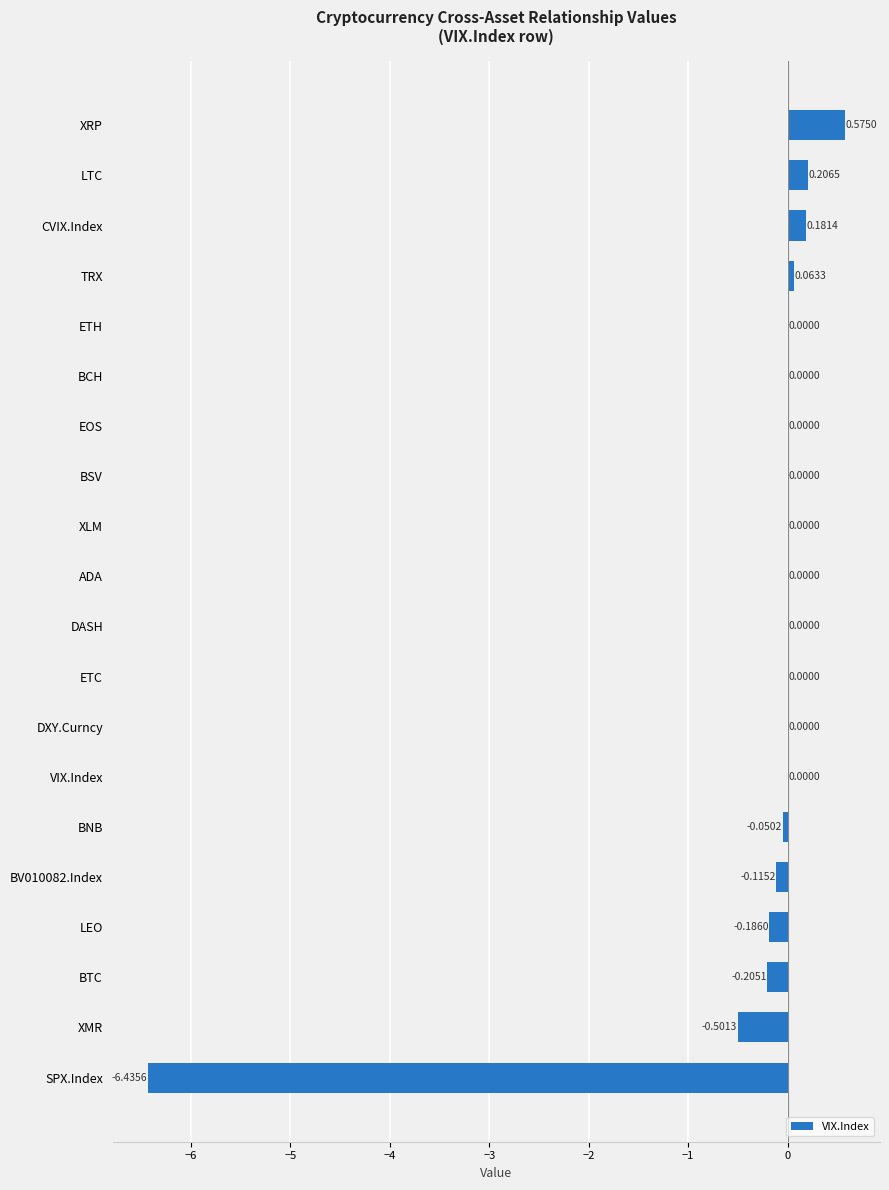

Does the chart contain stacked bars?

No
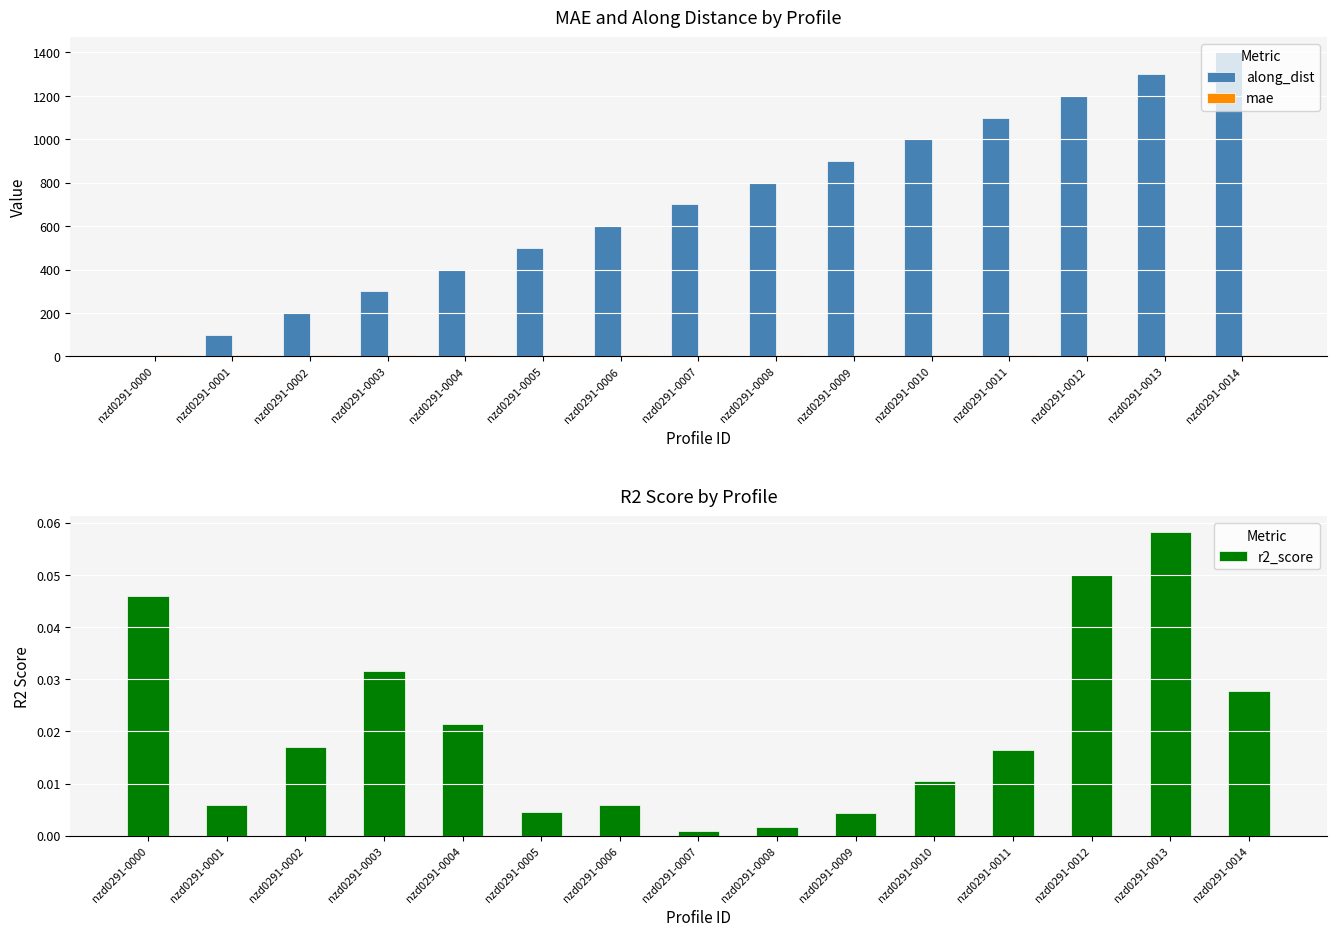

The r2_score series shows 0.0 at nzd0291-0001. True or false?

False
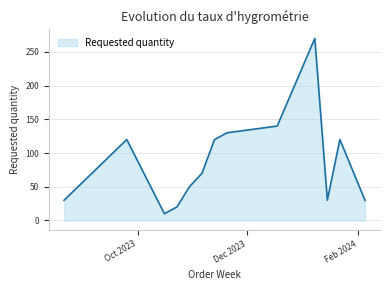

What is the smallest value displayed?

10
···
- The problem: Turn the lines above into a numbered list, skipping blank lines and leaving out the picture markers.

- Answer to this problem:
1. Does the chart contain stacked bars?
2. No
3. The r2_score series shows 0.0 at nzd0291-0001. True or false?
4. False
5. What is the smallest value displayed?
6. 10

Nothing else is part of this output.